Прошу Вашего содействия в пересмотре моего срока. Я получила в 60-м году 8 лет тюрьмы. Тогда режим в лагере был слабее, а сейчас такие сроки, как у меня, дают только настоящим преступникам – убийцам, растратчикам, валютчикам и спекулянтам. Я к ним не принадлежу. Борис Леонидович решил получать гонорары таким образом, который вменен мне – в 58 году; это было его личным решением. Ни он, ни я не думали, что в способе передачи есть уголовное преступление… Я виновата, если виноват Б. Л-ч, но я не инициатор и на следствии переоценена моя роль как злого духа.

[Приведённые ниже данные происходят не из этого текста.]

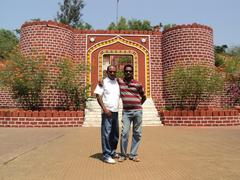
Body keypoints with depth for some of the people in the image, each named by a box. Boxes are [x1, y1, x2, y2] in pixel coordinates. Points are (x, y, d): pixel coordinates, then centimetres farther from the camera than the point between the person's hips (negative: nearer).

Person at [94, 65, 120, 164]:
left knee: (115, 133, 14)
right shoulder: (103, 82, -3)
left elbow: (120, 95, 20)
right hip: (107, 112, -6)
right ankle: (106, 155, 5)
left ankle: (112, 152, 29)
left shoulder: (118, 82, 13)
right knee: (106, 134, -4)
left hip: (116, 111, 7)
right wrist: (104, 108, -18)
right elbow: (98, 96, -10)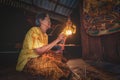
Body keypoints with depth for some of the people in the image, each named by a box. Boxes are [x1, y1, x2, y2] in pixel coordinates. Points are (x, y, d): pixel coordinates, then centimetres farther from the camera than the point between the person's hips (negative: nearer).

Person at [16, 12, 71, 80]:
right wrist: (57, 40, -22)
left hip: (39, 59, 8)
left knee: (58, 57, -12)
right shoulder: (34, 30, -14)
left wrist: (57, 52, -8)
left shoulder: (45, 35, 11)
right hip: (28, 61, -7)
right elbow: (39, 51, -25)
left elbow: (45, 51, 9)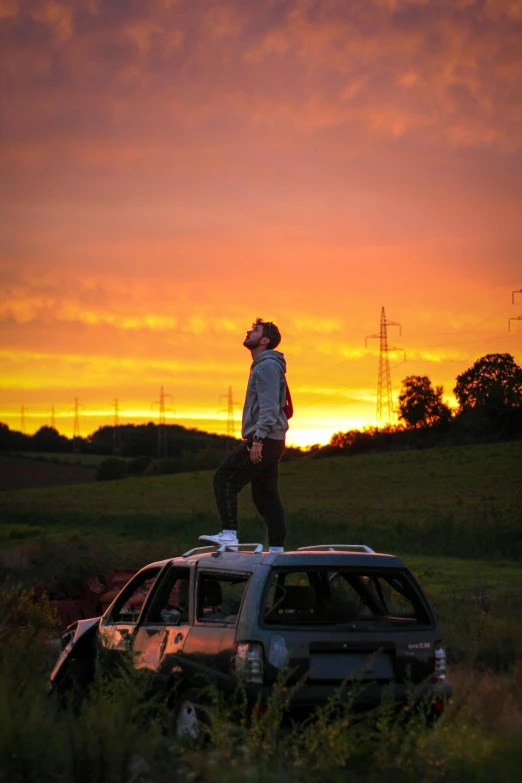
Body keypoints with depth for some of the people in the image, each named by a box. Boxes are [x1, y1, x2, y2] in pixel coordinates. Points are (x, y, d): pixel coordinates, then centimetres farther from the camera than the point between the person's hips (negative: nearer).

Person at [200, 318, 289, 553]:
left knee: (224, 479, -11)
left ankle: (229, 535, -18)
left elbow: (269, 407, -22)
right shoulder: (263, 366, 22)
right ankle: (277, 548, 10)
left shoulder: (267, 366, -12)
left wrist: (258, 439, -26)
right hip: (270, 442, 10)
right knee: (265, 495, 10)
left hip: (264, 440, -10)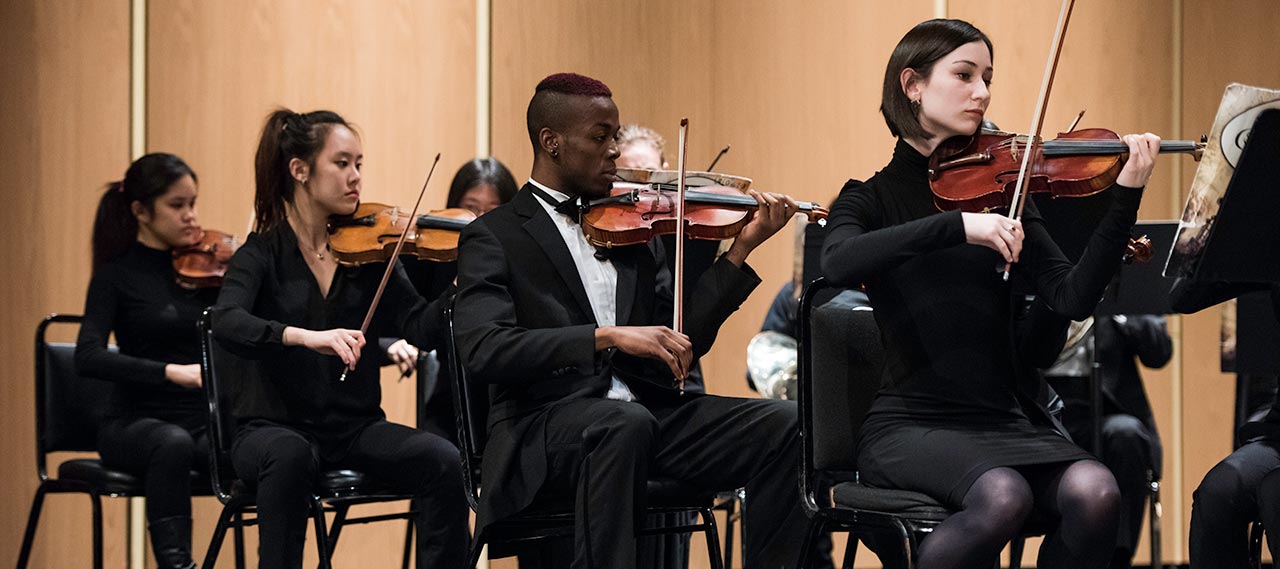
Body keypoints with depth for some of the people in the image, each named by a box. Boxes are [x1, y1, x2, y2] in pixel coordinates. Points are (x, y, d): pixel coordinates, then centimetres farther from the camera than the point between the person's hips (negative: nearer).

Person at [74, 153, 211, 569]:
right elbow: (87, 358, -17)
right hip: (136, 421, -3)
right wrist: (169, 371, -30)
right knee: (173, 443, -39)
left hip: (203, 421, 3)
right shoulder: (117, 275, -2)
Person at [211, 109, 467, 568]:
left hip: (356, 428, 3)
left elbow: (420, 330, -4)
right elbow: (226, 324, -24)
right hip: (275, 426, -3)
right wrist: (304, 336, -40)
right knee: (291, 455, -38)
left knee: (443, 461, -23)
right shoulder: (264, 252, -4)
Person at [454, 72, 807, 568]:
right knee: (625, 423, -39)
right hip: (544, 427, -5)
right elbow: (482, 350, -16)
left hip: (645, 411, 5)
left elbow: (683, 342, 12)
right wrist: (607, 336, -24)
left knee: (782, 425, -16)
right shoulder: (495, 237, 2)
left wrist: (742, 247, 3)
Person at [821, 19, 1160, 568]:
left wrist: (1125, 198, -14)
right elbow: (838, 264, -20)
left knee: (1093, 492, -27)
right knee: (1001, 495, -34)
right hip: (911, 425, -3)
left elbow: (1074, 298, -2)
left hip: (1004, 420, 3)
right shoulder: (872, 196, 5)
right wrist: (957, 226, -29)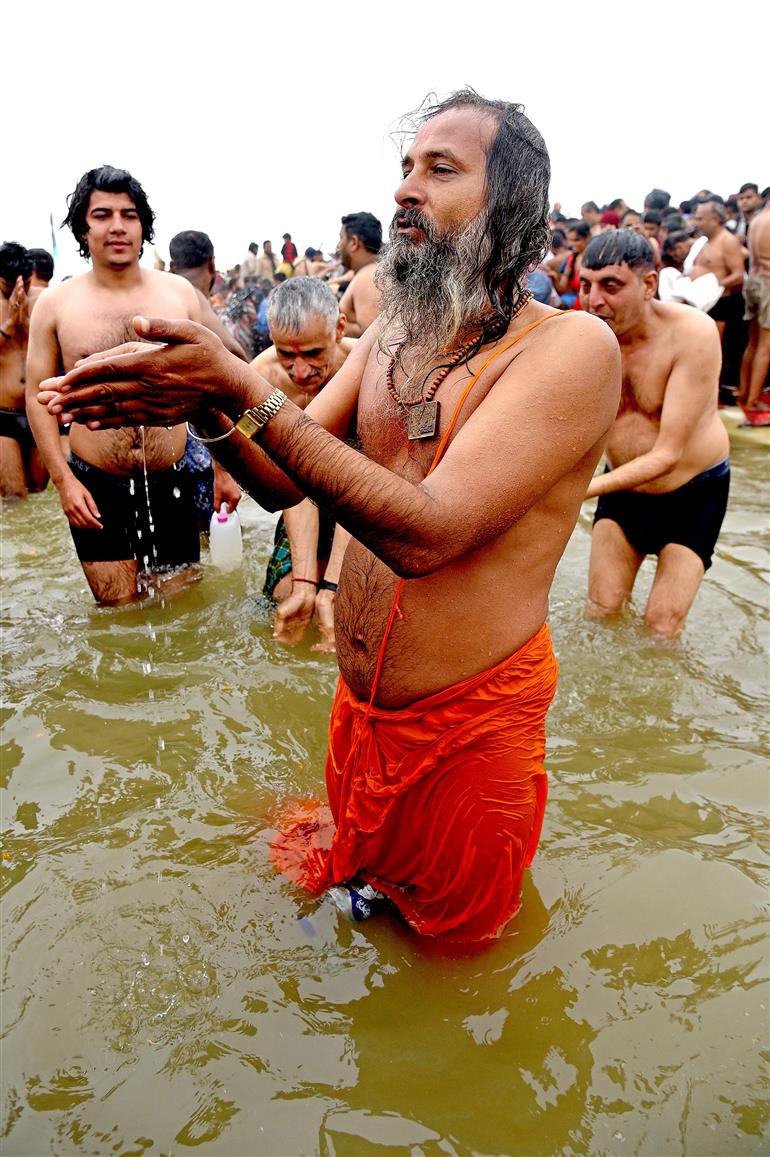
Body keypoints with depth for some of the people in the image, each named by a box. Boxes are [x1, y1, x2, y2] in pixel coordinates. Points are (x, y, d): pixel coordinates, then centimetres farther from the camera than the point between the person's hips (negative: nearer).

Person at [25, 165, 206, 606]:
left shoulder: (179, 292, 3)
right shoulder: (55, 304, 0)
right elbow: (38, 395, 4)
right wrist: (64, 480, -5)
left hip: (170, 484, 1)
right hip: (96, 487, -1)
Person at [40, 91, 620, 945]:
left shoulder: (571, 346, -20)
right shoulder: (387, 335, 4)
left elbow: (425, 533, -31)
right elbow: (280, 482, 1)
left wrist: (246, 393, -32)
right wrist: (206, 406, -20)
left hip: (468, 721, -5)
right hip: (358, 704, 6)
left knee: (453, 939, 22)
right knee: (355, 873, 31)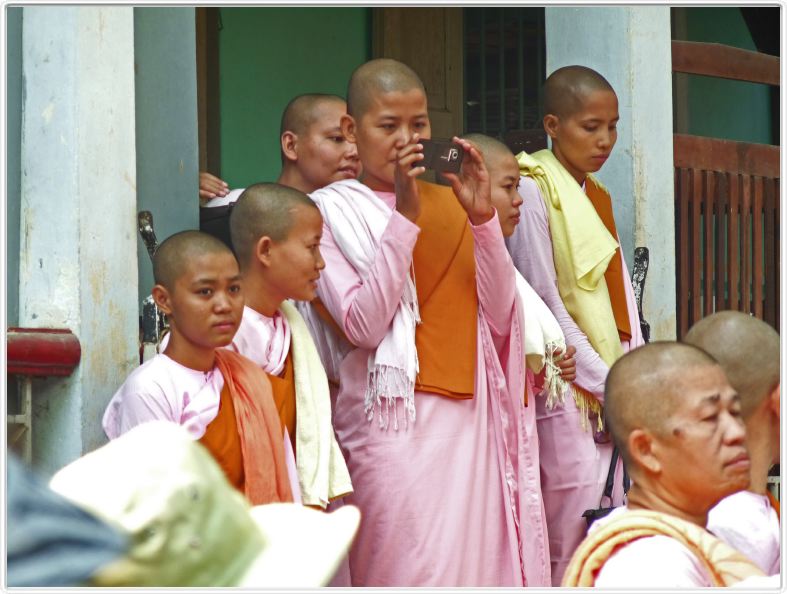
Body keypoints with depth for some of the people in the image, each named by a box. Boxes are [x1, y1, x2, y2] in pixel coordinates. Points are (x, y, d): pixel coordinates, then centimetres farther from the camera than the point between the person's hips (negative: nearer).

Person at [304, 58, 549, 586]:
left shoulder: (452, 203, 13)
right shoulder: (332, 211, 0)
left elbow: (499, 315, 4)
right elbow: (363, 324, -12)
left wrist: (481, 216, -7)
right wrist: (405, 216, -15)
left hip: (469, 416, 5)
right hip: (394, 418, -4)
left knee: (479, 563, 2)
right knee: (410, 569, -8)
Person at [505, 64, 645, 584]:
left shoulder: (597, 196, 17)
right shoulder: (534, 191, -7)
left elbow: (621, 296, 14)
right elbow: (543, 302, -12)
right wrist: (605, 383, -12)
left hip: (614, 388, 8)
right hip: (568, 385, -8)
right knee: (575, 534, -10)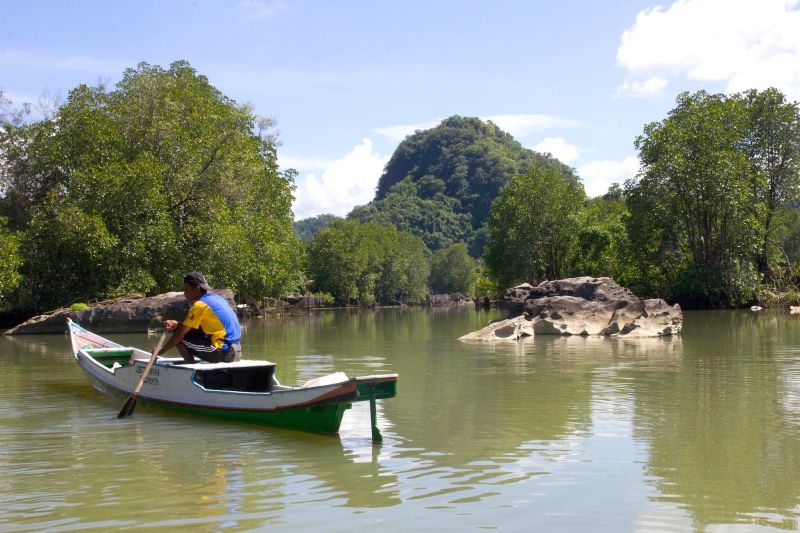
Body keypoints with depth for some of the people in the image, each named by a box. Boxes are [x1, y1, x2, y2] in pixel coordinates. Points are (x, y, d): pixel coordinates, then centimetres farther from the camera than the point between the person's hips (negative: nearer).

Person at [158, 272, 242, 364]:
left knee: (180, 339, -3)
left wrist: (161, 351, 2)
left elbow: (180, 333, -9)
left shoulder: (200, 305, -11)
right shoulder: (217, 298, 15)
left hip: (222, 352, -9)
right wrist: (176, 324, 3)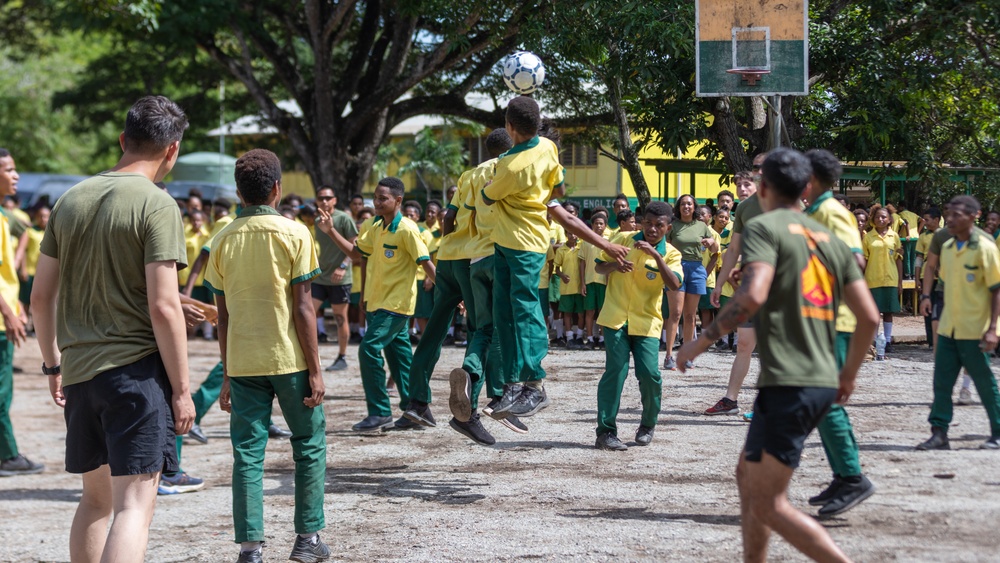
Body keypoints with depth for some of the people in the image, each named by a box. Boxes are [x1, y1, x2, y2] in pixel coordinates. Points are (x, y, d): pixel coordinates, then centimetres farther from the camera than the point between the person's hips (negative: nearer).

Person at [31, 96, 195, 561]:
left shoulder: (71, 199, 9)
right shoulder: (156, 205, -10)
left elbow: (41, 296, 12)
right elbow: (163, 307, -16)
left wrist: (52, 364, 23)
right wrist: (181, 389, -10)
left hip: (78, 371, 7)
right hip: (136, 368, -7)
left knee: (95, 497, 19)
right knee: (134, 503, -8)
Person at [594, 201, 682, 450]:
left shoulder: (670, 254, 0)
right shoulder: (624, 240, 3)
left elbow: (674, 285, -18)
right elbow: (599, 266, 10)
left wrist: (656, 255, -27)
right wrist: (614, 265, -13)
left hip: (647, 322, 0)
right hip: (616, 317, 0)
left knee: (649, 373, -10)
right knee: (615, 371, -10)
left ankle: (648, 425, 15)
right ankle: (606, 432, -6)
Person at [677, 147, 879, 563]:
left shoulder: (763, 227, -5)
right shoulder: (829, 238, 16)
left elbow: (753, 295, -23)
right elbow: (869, 317, 13)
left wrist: (703, 340, -13)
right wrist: (849, 373, 26)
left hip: (787, 384, -8)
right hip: (823, 383, 8)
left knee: (767, 503, -4)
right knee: (748, 474, 22)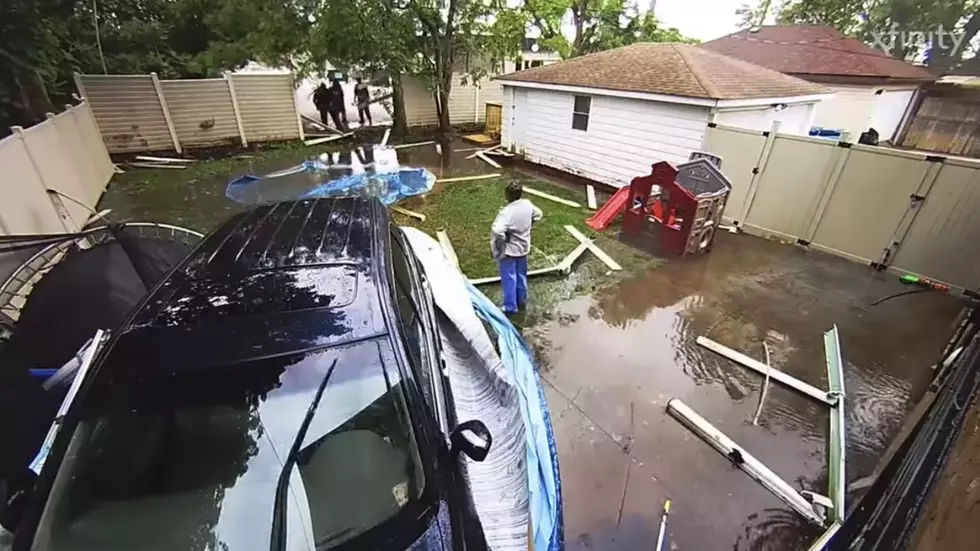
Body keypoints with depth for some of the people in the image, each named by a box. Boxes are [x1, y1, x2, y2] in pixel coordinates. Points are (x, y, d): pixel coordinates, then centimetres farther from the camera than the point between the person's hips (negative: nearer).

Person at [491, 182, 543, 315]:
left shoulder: (507, 212, -31)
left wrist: (503, 239, -24)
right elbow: (538, 215, 12)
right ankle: (522, 300, 42)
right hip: (523, 246, 7)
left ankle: (510, 307, 21)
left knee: (509, 279, 9)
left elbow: (497, 230, -44)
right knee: (521, 275, 23)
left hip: (508, 250, -7)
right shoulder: (528, 204, -9)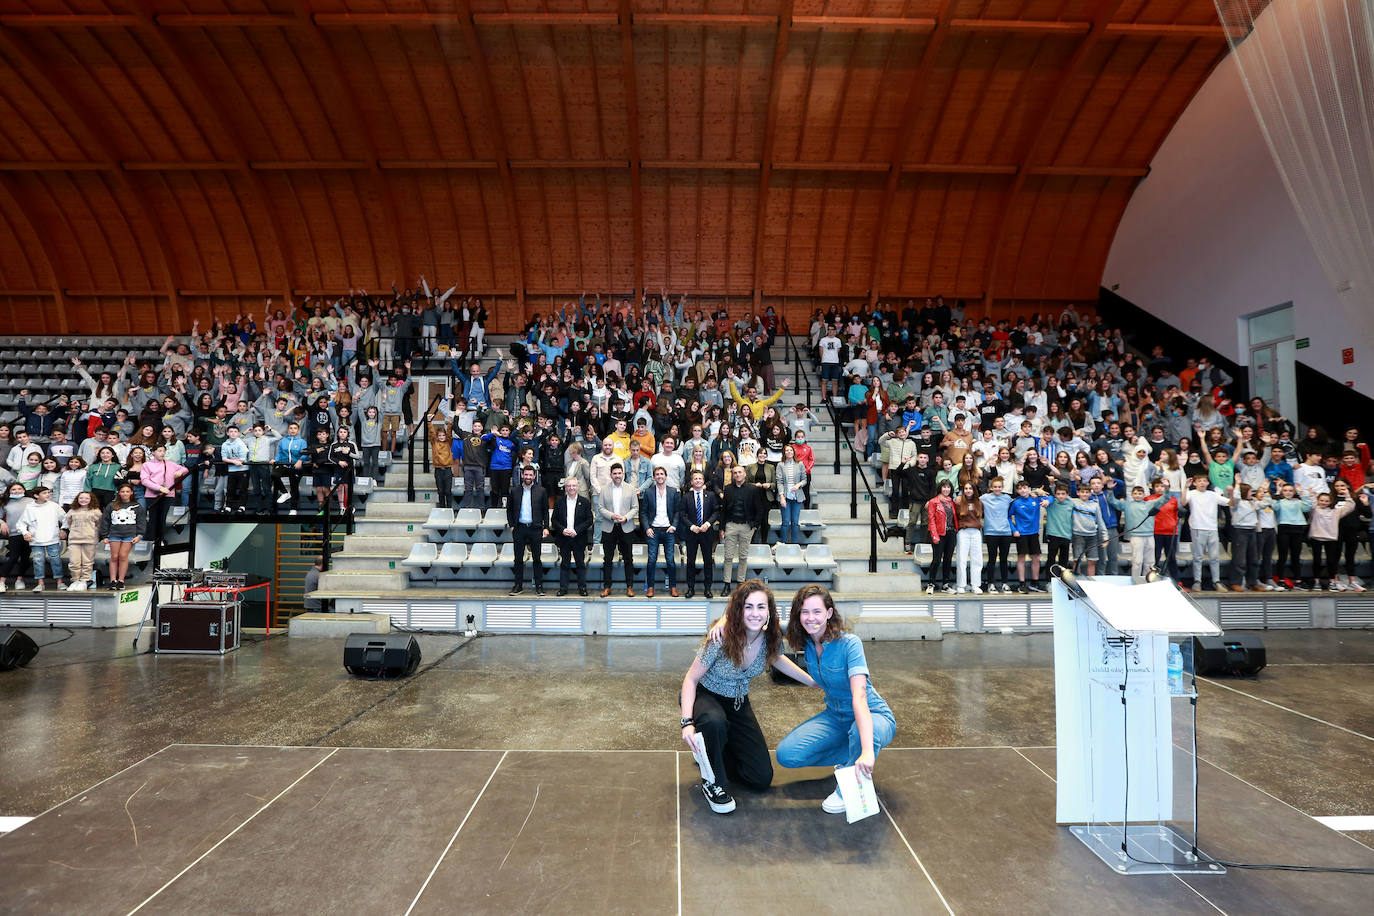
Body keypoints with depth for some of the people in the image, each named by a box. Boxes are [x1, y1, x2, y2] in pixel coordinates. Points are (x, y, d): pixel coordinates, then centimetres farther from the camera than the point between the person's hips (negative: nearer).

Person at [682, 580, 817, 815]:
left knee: (762, 778, 1)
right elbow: (691, 678, -24)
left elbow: (776, 659, 7)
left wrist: (813, 682, 9)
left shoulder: (772, 637, -18)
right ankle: (712, 783, -13)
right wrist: (687, 722, -34)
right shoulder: (722, 638, -32)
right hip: (705, 696, -5)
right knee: (715, 722, -42)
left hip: (738, 703, 5)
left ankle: (711, 753, 26)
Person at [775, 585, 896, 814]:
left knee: (859, 733, -41)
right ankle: (852, 758, 9)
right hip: (836, 716, 6)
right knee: (786, 754, -13)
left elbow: (859, 696, -38)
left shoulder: (849, 643, -26)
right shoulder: (807, 640, -9)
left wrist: (867, 751, -49)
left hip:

Я очень много сделала, чтобы этого всего избежать, но Б. Л. не хотел этого, а не делить его решений, распоряжений и вины я не могла. Мы слишком друг друга любили, слишком были связаны. Не поддержать его я не могла… Прошу Вас содействовать в возвращении меня к жизни. Я была близким, самым близким человеком замечательного русского поэта, а он бы умер второй раз, если бы увидел, что со мной сделали и в какой обстановке я обречена умирать… О. Ивинская. 20.Х.62 г. (Вариант жалобы, посланный Люсе Поповой).